Problem requirements - Reproduce the entries below, please. Keep every character the same.

*** Opening Task data ***

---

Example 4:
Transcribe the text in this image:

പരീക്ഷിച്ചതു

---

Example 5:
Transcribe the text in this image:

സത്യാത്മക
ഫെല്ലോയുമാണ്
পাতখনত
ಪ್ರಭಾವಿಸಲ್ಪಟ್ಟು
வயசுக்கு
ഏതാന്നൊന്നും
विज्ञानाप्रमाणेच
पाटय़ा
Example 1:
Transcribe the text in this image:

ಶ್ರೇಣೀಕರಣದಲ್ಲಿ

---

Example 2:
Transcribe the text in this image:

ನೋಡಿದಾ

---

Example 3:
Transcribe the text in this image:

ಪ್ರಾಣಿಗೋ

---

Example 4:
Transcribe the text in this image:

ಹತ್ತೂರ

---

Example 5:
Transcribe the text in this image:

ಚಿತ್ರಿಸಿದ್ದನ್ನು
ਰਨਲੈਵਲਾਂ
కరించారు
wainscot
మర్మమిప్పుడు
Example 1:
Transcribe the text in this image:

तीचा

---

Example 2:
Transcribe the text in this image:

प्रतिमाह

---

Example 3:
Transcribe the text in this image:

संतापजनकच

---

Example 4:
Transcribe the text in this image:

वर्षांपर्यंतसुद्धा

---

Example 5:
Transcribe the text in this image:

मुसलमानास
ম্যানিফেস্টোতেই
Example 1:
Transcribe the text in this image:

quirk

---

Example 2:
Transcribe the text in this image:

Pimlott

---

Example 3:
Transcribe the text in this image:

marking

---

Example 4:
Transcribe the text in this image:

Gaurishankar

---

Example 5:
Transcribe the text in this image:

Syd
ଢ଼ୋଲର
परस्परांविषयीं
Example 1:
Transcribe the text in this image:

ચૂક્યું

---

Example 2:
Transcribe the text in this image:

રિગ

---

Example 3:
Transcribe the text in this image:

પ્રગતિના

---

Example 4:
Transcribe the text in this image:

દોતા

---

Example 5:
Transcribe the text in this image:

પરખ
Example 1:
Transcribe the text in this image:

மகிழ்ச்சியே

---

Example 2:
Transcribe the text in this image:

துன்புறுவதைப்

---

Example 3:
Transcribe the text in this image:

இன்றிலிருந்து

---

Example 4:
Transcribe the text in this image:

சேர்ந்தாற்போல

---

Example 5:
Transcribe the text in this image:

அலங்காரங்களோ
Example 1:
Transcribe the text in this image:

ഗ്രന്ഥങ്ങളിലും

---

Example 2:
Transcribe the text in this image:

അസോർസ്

*** Closing Task data ***

Your solution -
---

Example 4:
Transcribe the text in this image:

പരീക്ഷിച്ചതു

---

Example 5:
Transcribe the text in this image:

സത്യാത്മക
ഫെല്ലോയുമാണ്
পাতখনত
ಪ್ರಭಾವಿಸಲ್ಪಟ್ಟು
வயசுக்கு
ഏതാന്നൊന്നും
विज्ञानाप्रमाणेच
पाटय़ा
Example 1:
Transcribe the text in this image:

ಶ್ರೇಣೀಕರಣದಲ್ಲಿ

---

Example 2:
Transcribe the text in this image:

ನೋಡಿದಾ

---

Example 3:
Transcribe the text in this image:

ಪ್ರಾಣಿಗೋ

---

Example 4:
Transcribe the text in this image:

ಹತ್ತೂರ

---

Example 5:
Transcribe the text in this image:

ಚಿತ್ರಿಸಿದ್ದನ್ನು
ਰਨਲੈਵਲਾਂ
కరించారు
wainscot
మర్మమిప్పుడు
Example 1:
Transcribe the text in this image:

तीचा

---

Example 2:
Transcribe the text in this image:

प्रतिमाह

---

Example 3:
Transcribe the text in this image:

संतापजनकच

---

Example 4:
Transcribe the text in this image:

वर्षांपर्यंतसुद्धा

---

Example 5:
Transcribe the text in this image:

मुसलमानास
ম্যানিফেস্টোতেই
Example 1:
Transcribe the text in this image:

quirk

---

Example 2:
Transcribe the text in this image:

Pimlott

---

Example 3:
Transcribe the text in this image:

marking

---

Example 4:
Transcribe the text in this image:

Gaurishankar

---

Example 5:
Transcribe the text in this image:

Syd
ଢ଼ୋଲର
परस्परांविषयीं
Example 1:
Transcribe the text in this image:

ચૂક્યું

---

Example 2:
Transcribe the text in this image:

રિગ

---

Example 3:
Transcribe the text in this image:

પ્રગતિના

---

Example 4:
Transcribe the text in this image:

દોતા

---

Example 5:
Transcribe the text in this image:

પરખ
Example 1:
Transcribe the text in this image:

மகிழ்ச்சியே

---

Example 2:
Transcribe the text in this image:

துன்புறுவதைப்

---

Example 3:
Transcribe the text in this image:

இன்றிலிருந்து

---

Example 4:
Transcribe the text in this image:

சேர்ந்தாற்போல

---

Example 5:
Transcribe the text in this image:

அலங்காரங்களோ
Example 1:
Transcribe the text in this image:

ഗ്രന്ഥങ്ങളിലും

---

Example 2:
Transcribe the text in this image:

അസോർസ്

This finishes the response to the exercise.